I didn’t sleep well the other night. I don’t think it’s a Freudian hang-up or anything, just that things in my life are changing. One of my dreams (from when I did find some sleep) wasn’t a particularly pleasant one: it was a dream of failure.
I was attending a writing class taught by a published author—a writer that I don’t think really exists outside of my own dream world. She had been excited to read a new novel I had submitted to her because she had seen other samples of my writing. I think she was somehow hoping to ride a wave of success by discovering me as a new best-selling author.
In my dream, my instructor became depressed—even angry—when she discovered the low quality of my submitted novel. Her dream (which is funny, because she’s a dream character herself) of discovering the next J. K. Rowling had been dashed, and because she apparently wasn’t a very good writer herself, saw her chance at real fame going down the drain along with mine.

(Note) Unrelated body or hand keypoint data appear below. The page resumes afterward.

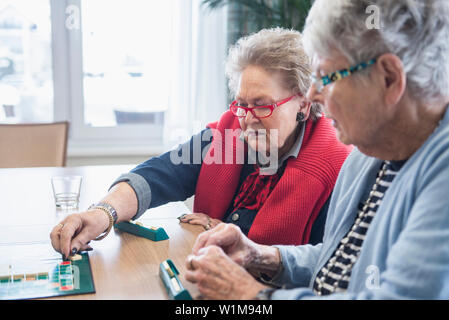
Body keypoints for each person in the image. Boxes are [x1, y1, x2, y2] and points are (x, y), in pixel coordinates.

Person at [184, 0, 449, 299]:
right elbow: (342, 260)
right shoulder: (368, 151)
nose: (312, 94)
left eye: (326, 76)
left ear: (388, 78)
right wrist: (263, 256)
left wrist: (251, 295)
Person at [50, 28, 351, 259]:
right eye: (241, 103)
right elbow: (159, 174)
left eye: (262, 105)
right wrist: (103, 213)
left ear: (303, 101)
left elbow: (319, 265)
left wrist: (229, 233)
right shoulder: (228, 133)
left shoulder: (338, 169)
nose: (247, 119)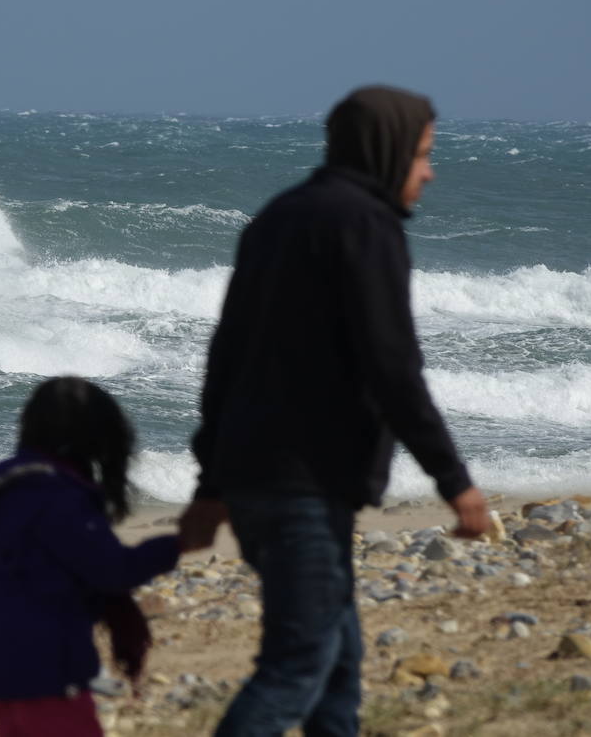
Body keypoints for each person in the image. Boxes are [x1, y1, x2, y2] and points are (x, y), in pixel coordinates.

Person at [179, 85, 491, 737]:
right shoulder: (364, 228)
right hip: (304, 489)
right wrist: (455, 482)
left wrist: (213, 486)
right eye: (423, 155)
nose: (430, 172)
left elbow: (226, 362)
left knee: (338, 670)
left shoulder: (277, 218)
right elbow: (393, 370)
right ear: (388, 151)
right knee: (297, 668)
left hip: (259, 482)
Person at [0, 376, 198, 737]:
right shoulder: (60, 495)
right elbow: (112, 571)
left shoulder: (4, 484)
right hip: (46, 662)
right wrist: (176, 544)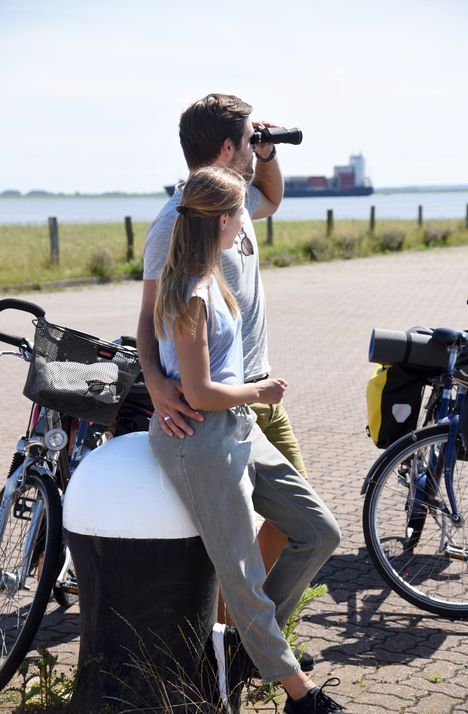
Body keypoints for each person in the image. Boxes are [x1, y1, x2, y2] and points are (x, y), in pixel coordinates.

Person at [149, 165, 343, 714]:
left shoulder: (213, 274)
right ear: (220, 220)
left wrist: (248, 405)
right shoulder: (189, 292)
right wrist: (259, 391)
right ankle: (299, 695)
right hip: (201, 442)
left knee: (317, 531)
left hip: (238, 431)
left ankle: (252, 650)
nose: (244, 225)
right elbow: (200, 391)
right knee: (241, 577)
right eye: (239, 215)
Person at [137, 93, 307, 596]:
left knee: (305, 521)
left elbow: (273, 199)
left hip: (260, 391)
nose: (259, 147)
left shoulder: (233, 203)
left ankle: (246, 632)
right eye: (254, 140)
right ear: (231, 146)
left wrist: (271, 154)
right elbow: (148, 315)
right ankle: (241, 635)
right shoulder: (176, 221)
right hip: (222, 403)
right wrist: (154, 383)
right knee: (295, 523)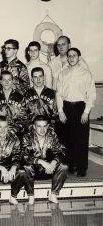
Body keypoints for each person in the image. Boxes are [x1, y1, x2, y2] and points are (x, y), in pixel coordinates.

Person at [56, 48, 96, 177]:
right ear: (67, 58)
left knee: (81, 139)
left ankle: (81, 168)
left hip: (81, 108)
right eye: (69, 56)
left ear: (79, 57)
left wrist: (86, 111)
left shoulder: (86, 74)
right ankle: (71, 165)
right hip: (67, 108)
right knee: (69, 139)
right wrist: (61, 111)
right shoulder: (63, 74)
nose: (71, 58)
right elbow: (59, 94)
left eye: (74, 55)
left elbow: (91, 94)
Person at [22, 115, 68, 204]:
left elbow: (60, 151)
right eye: (39, 126)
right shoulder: (27, 137)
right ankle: (31, 196)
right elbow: (25, 155)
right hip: (33, 171)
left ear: (48, 126)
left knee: (64, 167)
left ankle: (53, 195)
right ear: (34, 127)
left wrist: (54, 162)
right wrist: (41, 162)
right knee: (25, 167)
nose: (42, 129)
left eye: (44, 126)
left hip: (49, 170)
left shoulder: (52, 136)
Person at [0, 71, 27, 136]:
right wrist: (1, 129)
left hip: (17, 132)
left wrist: (14, 130)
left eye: (9, 80)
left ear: (12, 81)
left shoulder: (20, 98)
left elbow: (23, 118)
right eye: (4, 80)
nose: (7, 82)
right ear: (0, 81)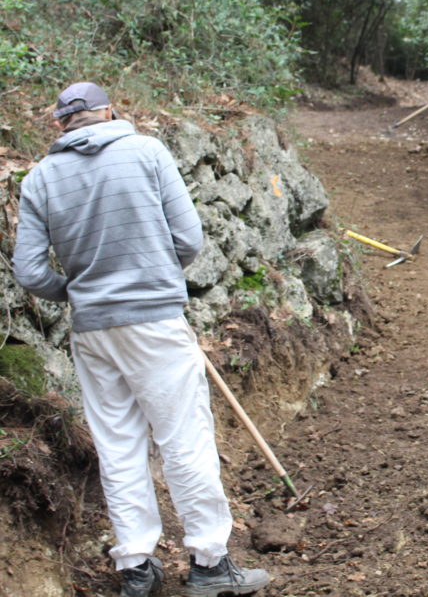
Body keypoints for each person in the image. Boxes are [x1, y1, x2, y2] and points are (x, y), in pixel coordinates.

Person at [13, 82, 270, 597]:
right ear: (110, 111)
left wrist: (77, 292)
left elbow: (29, 272)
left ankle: (136, 567)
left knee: (118, 445)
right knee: (183, 438)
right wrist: (154, 276)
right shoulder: (147, 151)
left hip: (92, 331)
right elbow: (188, 239)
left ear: (60, 122)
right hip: (154, 320)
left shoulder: (40, 177)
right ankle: (209, 563)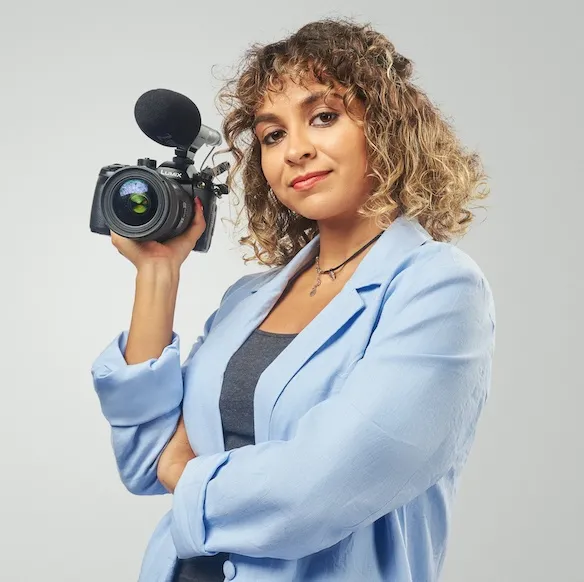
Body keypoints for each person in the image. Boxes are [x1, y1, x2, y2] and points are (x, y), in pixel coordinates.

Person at [91, 16, 496, 582]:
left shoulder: (439, 289)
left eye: (323, 117)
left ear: (386, 126)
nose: (296, 150)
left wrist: (185, 472)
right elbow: (142, 460)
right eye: (272, 135)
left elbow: (320, 488)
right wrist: (158, 274)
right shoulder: (248, 300)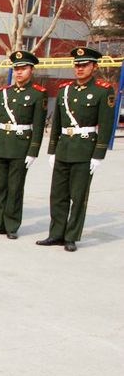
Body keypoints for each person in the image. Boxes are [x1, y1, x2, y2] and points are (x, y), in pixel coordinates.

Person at [36, 46, 114, 252]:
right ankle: (56, 234)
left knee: (78, 196)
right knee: (58, 195)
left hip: (84, 149)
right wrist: (52, 149)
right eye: (77, 65)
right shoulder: (64, 90)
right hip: (64, 148)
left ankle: (71, 236)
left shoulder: (103, 90)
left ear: (94, 67)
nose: (79, 69)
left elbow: (106, 125)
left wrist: (99, 154)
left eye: (84, 65)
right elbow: (57, 124)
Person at [0, 50, 47, 240]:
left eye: (23, 68)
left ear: (31, 70)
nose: (19, 72)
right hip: (2, 145)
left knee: (15, 188)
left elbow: (38, 125)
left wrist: (33, 151)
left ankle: (11, 225)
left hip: (20, 147)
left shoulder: (37, 94)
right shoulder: (5, 93)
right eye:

I think dreams of failure like this—or at least the fear of failure—is what keeps many of us writers from walking out on a limb and taking a chance. It takes a big ego to be a writer. It’s scary to be told that your writing is garbage and that you might be better off to find a better “hobby” in which you actually have some skill.
Fortunately for me, my writing is not garbage and my nocturnal writing class was just a stupid dream. At the risk of sounding egotistical, though, I must admit that I survived the experience with a healthy Writer’s Ego—which is good, I believe: if the future is anything like the past, I think I’m going to need it.
2 comments:
Dreams can sure seem real, even when we know they aren't. You did a good job of writing about it, which proves it was,indeed, only a dream! (Or a nightmare, as the case may be.)
Glad to see you back posting. I sure hope things calm down in your life so we can see you every week. I agree with anon., Your writing proves that it was only a dream.